Posted by on November 3, 2022

I was having a discussion with a friend recently that turned onto politics and they trotted out the whole “personal responsibility” shtick, and how it’s important that people aren’t “let off the hook” and “evade the consequences” of their actions.

(We got into this because when I told them about the attack in the Pelosi residence, and that it seemed politically motivated, they pulled a literal whataboutism and kept going on about all the destruction and death caused by the BLM riots, neatly sidestepping that the most well-known “deaths from BLM protests” were actually at the hands of Kyle Rittenhouse, a minor who traveled across state lines with a rifle and then killed two protestors, and injured a third.

I had to remind them that before we can start talking about being hard on crime and making sure that people don’t evade consequences for their crimes, we need to first recognize that we determine what counts as a crime in the first place, and then we set the consequences.

Because we set the consequences, we can also change the consequences. In light of that, their position amounts to “this person should be punished because I think they should be punished.”

Fat people don’t deserve tax-payer funded healthcare because they ought to be forced to lie in the bed that they made. I had to remind them (they, a devout catholic, I an atheist) that we should probably give to others greater than they deserve.

But that’s the mentality: people deserve to suffer. Treating people who deserve to suffer cruelly is not a moral problem because they’re bad people and bad people don’t deserve good things.

Instructions for the task: Write the next part of the post about personal responsibility and punishment, picking up right after its final sentence. The data placed after this post plays no role here.

Record set:
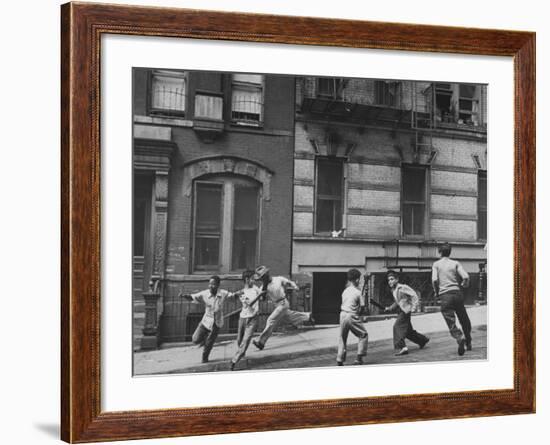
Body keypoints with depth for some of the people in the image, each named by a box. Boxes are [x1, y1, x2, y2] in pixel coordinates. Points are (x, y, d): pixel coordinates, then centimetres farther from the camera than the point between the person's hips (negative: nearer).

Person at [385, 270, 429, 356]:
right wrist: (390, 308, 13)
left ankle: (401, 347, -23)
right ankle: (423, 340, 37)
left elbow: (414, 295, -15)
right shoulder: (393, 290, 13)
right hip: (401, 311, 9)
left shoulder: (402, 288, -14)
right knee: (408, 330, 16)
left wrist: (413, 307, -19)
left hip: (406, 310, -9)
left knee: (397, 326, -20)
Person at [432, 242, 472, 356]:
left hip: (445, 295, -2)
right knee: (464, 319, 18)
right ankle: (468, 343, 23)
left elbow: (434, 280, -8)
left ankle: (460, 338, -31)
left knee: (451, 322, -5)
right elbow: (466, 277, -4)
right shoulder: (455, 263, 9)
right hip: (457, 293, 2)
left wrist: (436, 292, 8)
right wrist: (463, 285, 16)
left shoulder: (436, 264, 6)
==
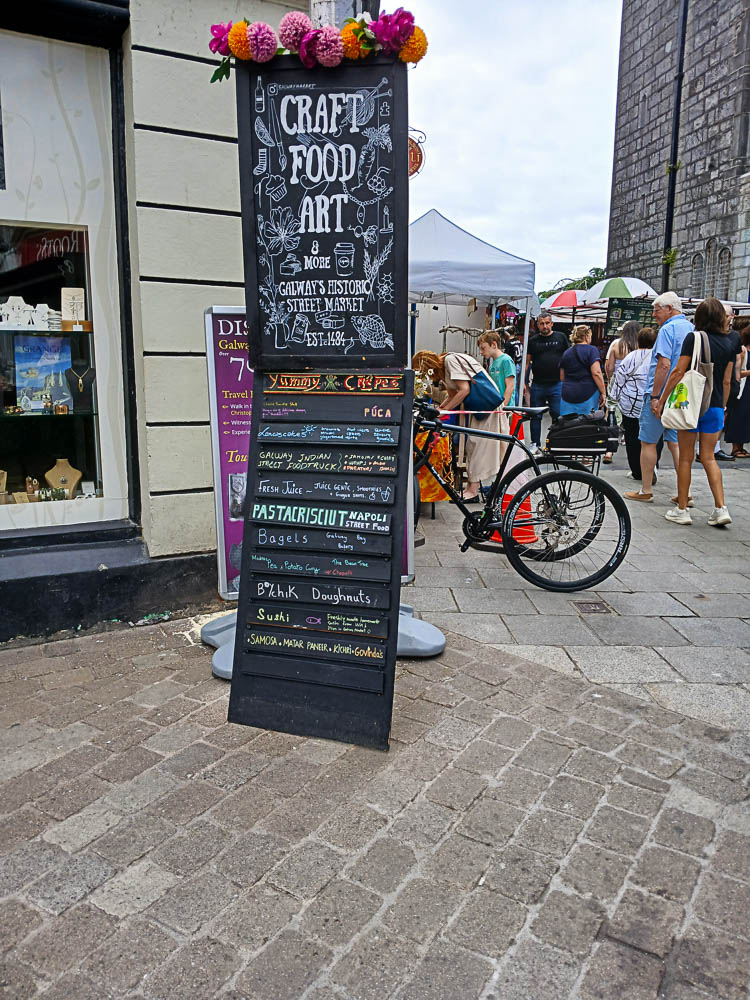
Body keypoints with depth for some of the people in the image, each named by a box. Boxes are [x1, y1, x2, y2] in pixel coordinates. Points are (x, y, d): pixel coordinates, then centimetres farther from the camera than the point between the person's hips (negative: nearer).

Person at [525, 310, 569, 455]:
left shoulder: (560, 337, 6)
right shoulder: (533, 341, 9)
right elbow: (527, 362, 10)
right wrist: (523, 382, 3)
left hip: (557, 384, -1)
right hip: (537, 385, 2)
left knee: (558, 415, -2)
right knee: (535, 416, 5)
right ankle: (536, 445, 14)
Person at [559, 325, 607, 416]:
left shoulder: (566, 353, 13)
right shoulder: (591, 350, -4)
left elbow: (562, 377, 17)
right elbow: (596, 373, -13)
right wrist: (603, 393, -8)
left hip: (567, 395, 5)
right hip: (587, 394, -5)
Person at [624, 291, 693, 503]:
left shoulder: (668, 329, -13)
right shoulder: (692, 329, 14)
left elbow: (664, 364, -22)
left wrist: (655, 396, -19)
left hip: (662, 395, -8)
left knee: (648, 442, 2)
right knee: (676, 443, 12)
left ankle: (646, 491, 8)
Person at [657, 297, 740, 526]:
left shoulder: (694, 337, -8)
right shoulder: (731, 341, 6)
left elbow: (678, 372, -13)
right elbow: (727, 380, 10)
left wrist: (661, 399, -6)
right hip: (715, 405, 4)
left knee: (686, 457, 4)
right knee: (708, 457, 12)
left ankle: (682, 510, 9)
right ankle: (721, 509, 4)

Output below:
They brought up several false accusations about George Floyd’s past and insisted that the cops were called because of an attempted rape. I had to reinform them of the actual facts and then explain to them that if we want an incarceral prison system we have to be willing to let go of people’s actions after they do their time. If being locked away for four years is the fair and just punishment for prior actions, a prior record should have absolutely no bearing on police response to a separate incident. To even mention it should be considered dishonorable.

And so we end up with that mentality you’re observing where Americans will explicitly pay homage to a system of morality while simultaneously denying that it should be applied to people they deem to be criminals.

Cue prison rape jokes.

Cue “too bad Nancy wasn’t home….that was a joke.

The cruelty is the point; the point is that the individual suffer on a personal level for falling afoul of what they consider “criminal.” You see it all the time when discussing the police’s use of deadly force, and you see it when people rightfully earn large felony sentences: lex talonis takes over the reptilian part of their brain and suddenly they’re ok with retribution.

But when the retaliation is on the other foot, and you have a flipped police cruiser being torched, all of a sudden it’s “violence is never ok,” “property destruction is never ok,” “they need to act in a civilized manner and seek justice through the courts and other approved channels in a nonviolent manner.”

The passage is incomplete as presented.